The (not so) Great Race

I could have used this knee brace.

I could have used this knee brace.

Saturday morning, race day. An alarm wakes me up at 6:45 a.m. I hit snooze. Again it goes off, telling me it’s 6:55 a.m. Time to wake and run Eppie’s Great Race.

I brush my teeth, put on my race jersey, the number 11 bib safety-pinned to the front. Shorts, socks, running shoes, timing chip—I put all those on, too. It’s a cool morning, 7:15 a.m. The race starts in 45 minutes and I have home-court advantage, in the sense that this is my usual running route. I’ve done it hundreds of times in the last few years. So many times, in fact, that my foot started hurting after logging hundreds of miles, and then my left knee. It was so bad, I had to quit running for a year.

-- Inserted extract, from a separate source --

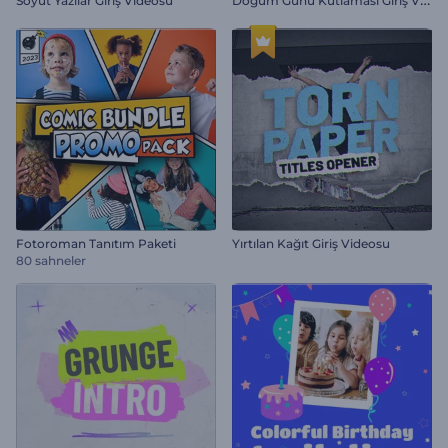
Soyut Yazılar Giriş Videosu
Fotoroman Tanıtım Paketi
Yırtılan Kağıt Giriş Videosu
80 sahneler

Then last month, my dad invited me to join Eppie’s with Try for Others, a local team in the adaptive division for disabled athletes. I tried the route once, and with only minimal knee pain afterwards, I agreed to run.

Disabled athletes have long thrived at Eppie’s. With the help of guides, Harry Cordellos, a blind athlete from Texas, finished the race in 1976. Local paraplegic Mark Wellman completed the race in 1993 without any assistance. My dad, along with a number of wheelchair users on team TFO, would take the second leg of the race on custom handcycles. With those guys in mind, how could I chicken out with dull knee pain?

My job was to cover the running portion of the race, hand off the timed racing chip to my dad, and a third team member, a guy named A.C., would kayak the last leg of the triathlon.

My backyard gate opened out to the levy, the same one that I’d be running for most of the 5.8-mile run. Someone was already warming up on the levy. I jogged up over it, another 200 paces, and met my teammates who were congregating around the starting line.

Minutes later, the race started. For logistical reasons, the adaptive division started at 7:58 a.m., two minutes ahead of the rest of the field. My two-minute lead didn’t last long, probably not even three minutes. For the next 50 minutes, racers passed me left and right. About 30 minutes into the race, just minutes after the fastest runners had already finished (running at a pace twice as fast as me), I started to feel the familiar dull knee pain. Thankfully, there were now several blooming blisters on both feet, a new sharper pain that made it easier for me to tune out my long-term knee injury until I crossed the finish line.

I crossed at the one-hour mark, rushed over to my dad and passed him the timing chip. Our team of three would eventually finish in 15th place in the adaptive division out of 16 teams.

Overall, we finished in 328th place out of 374 teams. So much for home-court advantage.